“Set wide the window. Let me drink the day.” ~ Edith Wharton, Artemis to Actaeon and Other Verses
My windows are both real and figurative. The picture above is the view from my bedroom window. This view changes hour by hour, and affords me much pleasure. In the early mornings the sky is grey, before becoming silver and gold, welcoming in the day.
I can tell if it has rained or not by looking at the leaves and smelling the air. Birds constantly visit the flowers in the trees, singing and feasting and spreading their special kind of joy.
Occasionally a cow walks past on its way to water. I know this, even if I am lying down and cannot see that far, because my ever-alert ‘cow detection system’ (see image below) goes into full surveillance mode.

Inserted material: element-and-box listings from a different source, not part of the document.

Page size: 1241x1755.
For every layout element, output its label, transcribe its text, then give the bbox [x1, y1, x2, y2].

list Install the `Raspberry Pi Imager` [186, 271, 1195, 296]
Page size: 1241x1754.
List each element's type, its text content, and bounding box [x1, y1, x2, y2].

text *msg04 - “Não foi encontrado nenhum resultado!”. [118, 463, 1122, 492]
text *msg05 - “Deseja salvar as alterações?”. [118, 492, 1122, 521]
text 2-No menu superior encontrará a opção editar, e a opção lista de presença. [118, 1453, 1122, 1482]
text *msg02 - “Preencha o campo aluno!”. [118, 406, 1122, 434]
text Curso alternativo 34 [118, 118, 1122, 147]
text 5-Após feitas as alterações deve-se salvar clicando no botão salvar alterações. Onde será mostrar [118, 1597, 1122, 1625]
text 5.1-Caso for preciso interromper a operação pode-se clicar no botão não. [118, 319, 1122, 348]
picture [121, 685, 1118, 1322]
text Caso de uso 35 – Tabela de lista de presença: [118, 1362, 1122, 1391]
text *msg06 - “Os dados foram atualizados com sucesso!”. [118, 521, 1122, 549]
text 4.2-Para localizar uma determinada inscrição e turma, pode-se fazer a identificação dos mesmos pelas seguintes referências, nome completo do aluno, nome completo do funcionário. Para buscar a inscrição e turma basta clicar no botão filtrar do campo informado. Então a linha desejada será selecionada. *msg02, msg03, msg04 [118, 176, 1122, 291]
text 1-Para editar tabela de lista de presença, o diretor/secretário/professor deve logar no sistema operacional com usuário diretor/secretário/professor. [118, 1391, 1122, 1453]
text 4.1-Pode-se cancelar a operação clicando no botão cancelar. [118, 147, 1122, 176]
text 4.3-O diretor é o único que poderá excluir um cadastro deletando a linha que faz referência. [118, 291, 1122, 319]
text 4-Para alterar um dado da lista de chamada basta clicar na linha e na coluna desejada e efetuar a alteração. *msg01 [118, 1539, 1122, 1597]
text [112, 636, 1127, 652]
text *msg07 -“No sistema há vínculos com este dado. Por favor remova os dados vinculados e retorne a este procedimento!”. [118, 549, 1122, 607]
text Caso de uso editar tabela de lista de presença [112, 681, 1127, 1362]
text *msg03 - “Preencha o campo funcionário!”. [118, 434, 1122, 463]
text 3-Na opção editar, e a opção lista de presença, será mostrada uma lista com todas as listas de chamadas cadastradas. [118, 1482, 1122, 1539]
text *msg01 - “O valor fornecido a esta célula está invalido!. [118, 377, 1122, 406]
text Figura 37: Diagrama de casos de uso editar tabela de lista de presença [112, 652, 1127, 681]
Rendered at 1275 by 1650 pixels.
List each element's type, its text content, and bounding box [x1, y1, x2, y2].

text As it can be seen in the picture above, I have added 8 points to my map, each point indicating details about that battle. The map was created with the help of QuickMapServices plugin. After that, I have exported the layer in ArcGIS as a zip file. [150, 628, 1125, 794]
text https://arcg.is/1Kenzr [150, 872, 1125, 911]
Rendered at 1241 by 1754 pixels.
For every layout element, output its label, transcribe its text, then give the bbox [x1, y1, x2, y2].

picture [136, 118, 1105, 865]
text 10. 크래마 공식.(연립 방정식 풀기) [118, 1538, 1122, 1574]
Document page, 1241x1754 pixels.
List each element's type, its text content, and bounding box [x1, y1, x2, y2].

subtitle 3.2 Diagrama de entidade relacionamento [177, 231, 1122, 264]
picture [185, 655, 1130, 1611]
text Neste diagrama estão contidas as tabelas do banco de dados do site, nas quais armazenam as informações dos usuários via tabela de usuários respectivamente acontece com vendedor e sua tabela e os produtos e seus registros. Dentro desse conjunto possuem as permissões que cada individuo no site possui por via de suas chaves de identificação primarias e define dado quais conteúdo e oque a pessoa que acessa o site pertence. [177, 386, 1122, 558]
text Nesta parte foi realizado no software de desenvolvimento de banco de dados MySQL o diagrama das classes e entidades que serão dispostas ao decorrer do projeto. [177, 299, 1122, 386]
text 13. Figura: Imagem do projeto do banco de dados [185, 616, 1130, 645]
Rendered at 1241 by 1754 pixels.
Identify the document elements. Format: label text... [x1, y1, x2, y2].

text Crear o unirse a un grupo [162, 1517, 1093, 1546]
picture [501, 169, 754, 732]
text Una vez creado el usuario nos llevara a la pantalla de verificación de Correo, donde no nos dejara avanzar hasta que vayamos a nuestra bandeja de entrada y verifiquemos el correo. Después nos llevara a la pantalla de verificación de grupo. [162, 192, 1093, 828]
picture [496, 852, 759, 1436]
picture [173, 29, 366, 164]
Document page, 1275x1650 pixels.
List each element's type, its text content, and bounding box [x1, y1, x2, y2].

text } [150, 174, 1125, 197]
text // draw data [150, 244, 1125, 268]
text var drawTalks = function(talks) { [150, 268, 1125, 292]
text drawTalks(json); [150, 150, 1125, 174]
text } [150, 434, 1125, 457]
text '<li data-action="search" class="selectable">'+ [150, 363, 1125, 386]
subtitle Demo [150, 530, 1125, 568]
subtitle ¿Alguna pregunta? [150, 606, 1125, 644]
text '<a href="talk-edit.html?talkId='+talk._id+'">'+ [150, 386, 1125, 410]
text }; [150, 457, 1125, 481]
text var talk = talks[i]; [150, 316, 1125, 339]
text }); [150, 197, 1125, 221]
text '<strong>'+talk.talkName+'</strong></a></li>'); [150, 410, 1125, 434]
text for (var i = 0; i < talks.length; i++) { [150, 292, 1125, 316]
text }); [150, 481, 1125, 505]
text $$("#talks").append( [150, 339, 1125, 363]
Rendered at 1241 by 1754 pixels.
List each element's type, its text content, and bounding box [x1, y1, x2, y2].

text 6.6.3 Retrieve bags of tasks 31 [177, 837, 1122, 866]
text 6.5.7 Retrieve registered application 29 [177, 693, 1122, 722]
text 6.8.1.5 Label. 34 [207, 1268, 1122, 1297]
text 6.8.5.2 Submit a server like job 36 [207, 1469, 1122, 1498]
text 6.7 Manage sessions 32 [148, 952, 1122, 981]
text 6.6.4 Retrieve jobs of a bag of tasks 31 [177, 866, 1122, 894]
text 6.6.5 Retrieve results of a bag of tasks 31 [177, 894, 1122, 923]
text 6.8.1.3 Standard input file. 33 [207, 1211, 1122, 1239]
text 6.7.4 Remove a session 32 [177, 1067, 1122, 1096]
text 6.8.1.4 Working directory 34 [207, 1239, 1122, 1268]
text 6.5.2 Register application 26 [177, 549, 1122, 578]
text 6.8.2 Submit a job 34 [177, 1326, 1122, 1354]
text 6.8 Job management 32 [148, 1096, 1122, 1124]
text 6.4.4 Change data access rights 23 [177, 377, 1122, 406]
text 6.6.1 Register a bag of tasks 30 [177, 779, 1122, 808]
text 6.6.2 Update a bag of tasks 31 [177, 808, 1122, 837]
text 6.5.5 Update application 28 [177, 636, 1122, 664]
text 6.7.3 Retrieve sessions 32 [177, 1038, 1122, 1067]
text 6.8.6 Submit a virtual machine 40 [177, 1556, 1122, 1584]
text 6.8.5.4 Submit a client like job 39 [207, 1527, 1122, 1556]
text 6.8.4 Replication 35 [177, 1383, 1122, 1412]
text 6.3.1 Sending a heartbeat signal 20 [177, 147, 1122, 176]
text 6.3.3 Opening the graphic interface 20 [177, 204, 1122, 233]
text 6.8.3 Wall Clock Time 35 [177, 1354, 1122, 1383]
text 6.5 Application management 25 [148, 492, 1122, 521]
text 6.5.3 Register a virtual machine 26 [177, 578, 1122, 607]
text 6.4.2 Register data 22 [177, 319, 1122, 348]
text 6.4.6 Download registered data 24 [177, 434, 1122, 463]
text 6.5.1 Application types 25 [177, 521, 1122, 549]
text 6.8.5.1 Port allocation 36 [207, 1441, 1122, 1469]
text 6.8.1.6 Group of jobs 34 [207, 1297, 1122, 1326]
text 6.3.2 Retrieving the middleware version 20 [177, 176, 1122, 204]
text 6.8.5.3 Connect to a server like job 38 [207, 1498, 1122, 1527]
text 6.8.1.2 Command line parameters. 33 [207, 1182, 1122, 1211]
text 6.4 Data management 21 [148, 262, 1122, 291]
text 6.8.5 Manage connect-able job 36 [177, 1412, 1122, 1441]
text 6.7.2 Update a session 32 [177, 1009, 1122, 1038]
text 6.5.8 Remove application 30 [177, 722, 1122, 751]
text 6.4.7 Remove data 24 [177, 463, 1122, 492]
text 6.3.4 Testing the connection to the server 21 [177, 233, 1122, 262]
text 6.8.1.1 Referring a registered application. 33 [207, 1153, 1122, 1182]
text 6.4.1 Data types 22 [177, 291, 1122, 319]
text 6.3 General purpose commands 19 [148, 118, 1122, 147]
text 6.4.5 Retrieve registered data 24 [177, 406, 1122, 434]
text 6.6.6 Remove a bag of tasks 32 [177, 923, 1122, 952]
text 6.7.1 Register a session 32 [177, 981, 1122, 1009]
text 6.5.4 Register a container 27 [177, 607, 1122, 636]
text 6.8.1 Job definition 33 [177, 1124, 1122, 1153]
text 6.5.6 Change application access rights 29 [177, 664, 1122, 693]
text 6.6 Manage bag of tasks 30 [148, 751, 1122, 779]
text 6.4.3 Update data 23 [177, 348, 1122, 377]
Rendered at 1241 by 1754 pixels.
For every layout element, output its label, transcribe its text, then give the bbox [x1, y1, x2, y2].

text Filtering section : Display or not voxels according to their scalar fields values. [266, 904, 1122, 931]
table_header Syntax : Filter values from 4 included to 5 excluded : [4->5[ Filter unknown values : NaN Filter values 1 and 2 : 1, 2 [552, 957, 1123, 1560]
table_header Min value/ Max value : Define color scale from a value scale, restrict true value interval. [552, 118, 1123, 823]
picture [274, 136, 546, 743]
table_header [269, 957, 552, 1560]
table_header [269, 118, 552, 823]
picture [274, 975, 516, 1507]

At night I can watch the transit of the moon as she wanders across the sky trailing stars behind her. There is another kind of window that is precious to me right now too. It’s the first few hours after waking.
This is my little window of ‘feel-okay’ time before I take my lyme drugs and herbs, from which I descend back into pain, confusion and suffering. It’s the time where I write, meditate, and remind myself why I am doing this. (I am doing this to kill the bugs. I am doing this to be well. And it WILL be worth it!!!)
My morning ‘window’ is the time where I can actually be present with my husband. If I have a tiny bit of zest we may even go for some kind of outing. It’s the time where my life still resembles, if only a little, normality.
There’s one last window I have come to know. It’s the one my soul looks through, watching me as I live my life. That wise part of me which knows that all of this shall pass. The part of me that is filled with love and peace.
Our lives are fragile, transitory, wondrous and beautiful things – every hurt, every hope, every moment. I’m glad for mine, even though the journey has often not been easy. The view from my windows is still magnificent.